De acordo com a denúncia, a atuação do grupo teria permitido que alvos das investigações fossem avisados previamente sobre diligências policiais. Um dos episódios citados envolve a Operação Zargun, deflagrada pela Polícia Federal em setembro do ano passado para apurar suspeitas de ligação de TH Joias com o Comando Vermelho. Conforme a investigação, o ex-parlamentar teria tomado conhecimento antecipado da operação e retirado computadores e outros equipamentos de seu gabinete na Assembleia Legislativa do Rio de Janeiro (Alerj) antes do cumprimento dos mandados.
A PGR sustenta que Bacellar teria repassado informações sobre a operação ao então deputado. Em depoimento à Polícia Federal, segundo os investigadores, o parlamentar admitiu ter feito o alerta sobre a ação policial. Para os procuradores, essa conduta teria contribuído para dificultar a coleta de provas no caso.
O desembargador Macário Ramos Júdice Neto também foi denunciado pelo crime de violação de sigilo funcional, sob a suspeita de ter tido acesso a informações protegidas e compartilhado esses dados indevidamente. Já Thárcio Nascimento Salgado responde ainda por favorecimento pessoal, crime que ocorre quando alguém auxilia um investigado a escapar da atuação da Justiça.
Agora caberá ao Supremo analisar se aceita a denúncia apresentada pela PGR. Caso a acusação seja recebida, os denunciados passarão à condição de réus e responderão a processo penal na Corte. O relator da investigação é o ministro Alexandre de Moraes. As defesas dos denunciados negam irregularidades.
Indiciamento pela PF
No dia 27 de fevereiro, a Polícia Federal indiciou Bacellar, afastado da presidência Alerj, o ex-deputado TH Jóias e os demais denunciados pela PGR por vazamento de informações à facção criminosa Comando Vermelho. Segundo as investigações, TH Jóias utilizava o mandato na Assembleia Legislativa do Rio para favorecer o crime organizado. Ele é acusado de intermediar a compra e a venda de drogas, fuzis e equipamentos antidrones destinados ao Complexo do Alemão, além de indicar a esposa de Gabriel Dias de Oliveira, o Índio do Lixão — apontado como traficante e também preso —, para um cargo parlamentar.

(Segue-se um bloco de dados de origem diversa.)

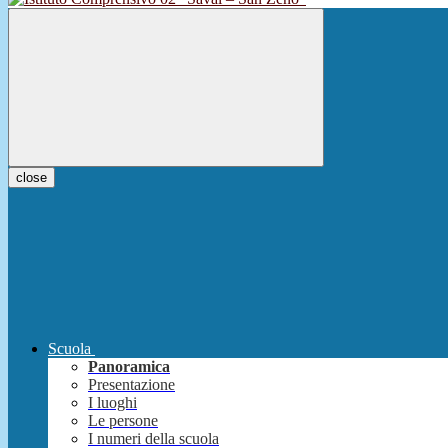
close
Scuola
Panoramica
Presentazione
I luoghi
Le persone
I numeri della scuola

Em dezembro, a PF prendeu Bacellar, então presidente da Alerj, por determinação do ministro Alexandre de Moraes, do Supremo Tribunal Federal (STF). Ele era suspeito de envolvimento no vazamento de informações sigilosas da ação que levou à prisão de TH Jóias, em setembro.
De acordo com a PF, a ação ilegal causou obstrução na investigação realizada no âmbito da Operação Zargunq, que apontou relação de TH com a facção Comando Vermelho. O envolvimento do presidente da Alerj foi apontado pela PF após análise do material apreendido naquela operação. Trocas de mensagens entre Bacellar e TH Jóias são apresentadas como provas do possível vazamento.